Osbourne’s voice, Chip noted dully, had changed subtly. It had been kind, even confidence-inspiring, before. A guy like Chip, it had said, could depend on Osbourne not to screw him over.
But now it had lost its veneer of friendliness. “Get up, bud,” said Osbourne. “I’m not going to ask you again.”
Chip met Osbourne’s gaze, which had been bright with feigned personal interest and now did not give a damn as long as the prisoner did what Osbourne said he should do, went where Osbourne told him to go, and didn’t get anything on Osbourne’s good suit in the process.
“Can I just ask you something, though?” Chip paused halfway to the door. “Why are you all so sure I killed that girl?”
Osbourne looked down at the small yellow steno pad he’d been taking notes in throughout Chip’s interrogation. He flipped back several pages until he found his place.
“Let’s see, now. ‘Girls Dying Badly,’ ” he recited. “ ‘Stab City.’ ‘Underage Screamers.’ Oh, and here’s a good one. You can upload your own videos. It’s called ‘Slice Her and Dice Her.’ ”
He looked up. “Thirty-seven homemade videos on this site, of real girls being killed. Including one from you.”
Osbourne snapped
the notebook shut. “Does that answer your question?” He ticked off on his fingers: “Access to the weapon, a sick Internet habit, no alibi …”
Stricken, Chip let his head fall forward. It was the price of being admitted to that disgusting secret chat room, that you had to upload a violent video of your own or the guys wouldn’t trust you, they’d think you were a cop trying to bust them.

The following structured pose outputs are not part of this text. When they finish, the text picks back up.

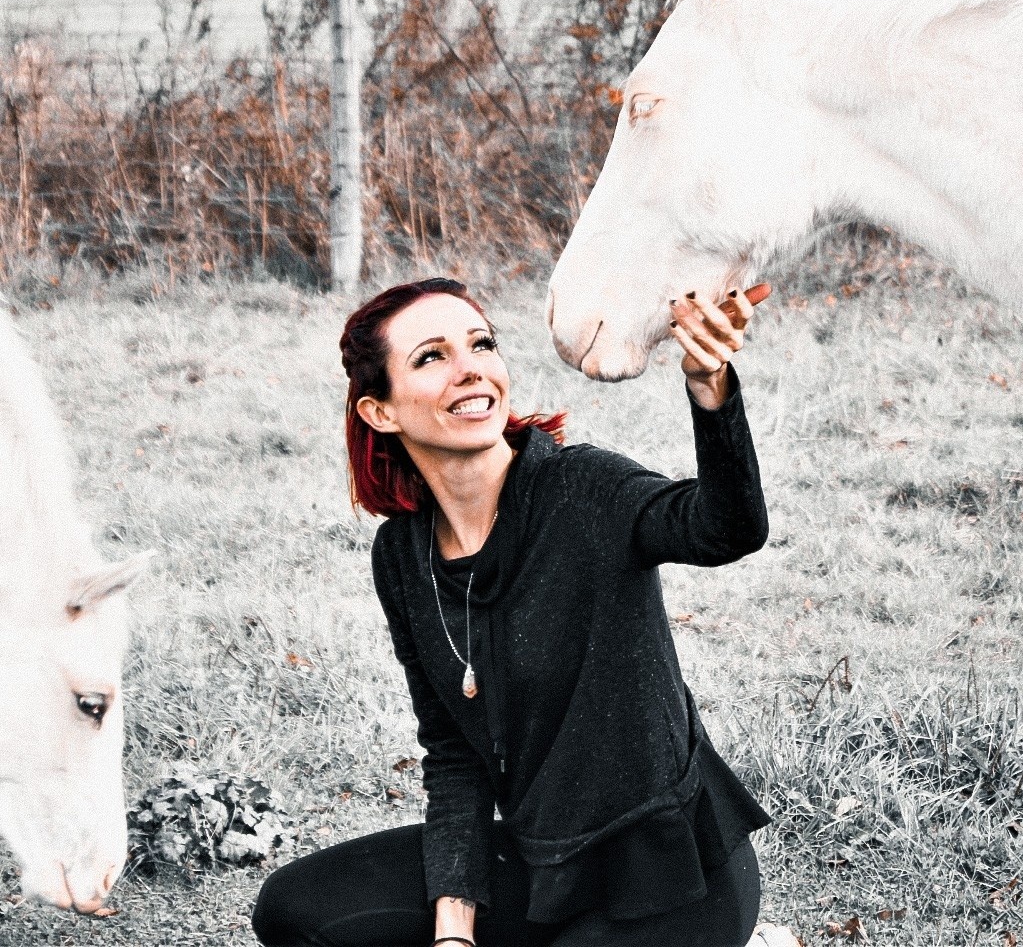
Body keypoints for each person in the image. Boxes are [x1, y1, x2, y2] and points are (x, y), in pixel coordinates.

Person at [252, 277, 772, 947]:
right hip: (544, 868)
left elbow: (727, 528)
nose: (470, 368)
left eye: (481, 344)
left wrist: (710, 386)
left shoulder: (583, 489)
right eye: (431, 356)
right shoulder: (404, 555)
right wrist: (454, 933)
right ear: (380, 412)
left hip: (675, 876)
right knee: (294, 908)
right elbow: (453, 753)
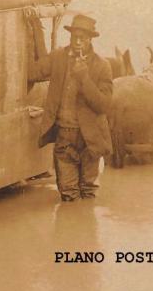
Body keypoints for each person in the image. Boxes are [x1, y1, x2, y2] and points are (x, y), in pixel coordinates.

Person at [27, 14, 113, 201]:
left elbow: (104, 105)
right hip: (65, 136)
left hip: (91, 139)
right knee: (68, 194)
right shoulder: (58, 57)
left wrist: (84, 79)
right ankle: (70, 226)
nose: (78, 41)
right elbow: (33, 72)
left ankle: (86, 228)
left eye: (83, 38)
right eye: (75, 37)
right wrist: (34, 28)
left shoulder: (102, 66)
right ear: (71, 37)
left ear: (91, 39)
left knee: (89, 191)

Which in a way Chip was; he’d pirated his video from another website, of course, but good luck getting anyone here to believe that. He doubted they’d be any swifter at corroborating his claim that he’d told the Wisconsin authorities about the sites, either.
Hey, there were a zillion nutballs in the world, and for all they knew, he was just another one of them. He moved obediently to the door of the small, bare room.
“Good man,” Osbourne said approvingly. “Now, before we go out, there’s one thing I need to caution you about.”
Chip balked in the doorway but Osbourne gripped his arm and hustled him on through toward an open stairwell at the end of the cellar corridor.
“There’s people up there,” said Osbourne. “Word’s gotten out that you’re here, see. Reporters, curious citizens …”
Angry citizens, Osbourne didn’t have to add. Chip could hear raised voices and clomping footsteps from upstairs.
“But they’re all at the rear of the building, in front of the courtroom you’re scheduled to be in. So they won’t see …”
“What?” They started up the steps, paused to let a deputy hurry past them on his way down, and began climbing again.
The cuffs were already beginning to hurt, and Chip was starting to wish he’d drunk more of that last soda Osbourne had offered him, too. Then he’d need to visit the bathroom again, and could put off whatever was coming for a little longer.
“What do you need to caution me about?” he persisted as they reached the first stairway landing. A plump, gray-haired lady in a skirted suit, pleasantly grandmotherly-looking, began a smile as she approached them, then realized who Chip must be.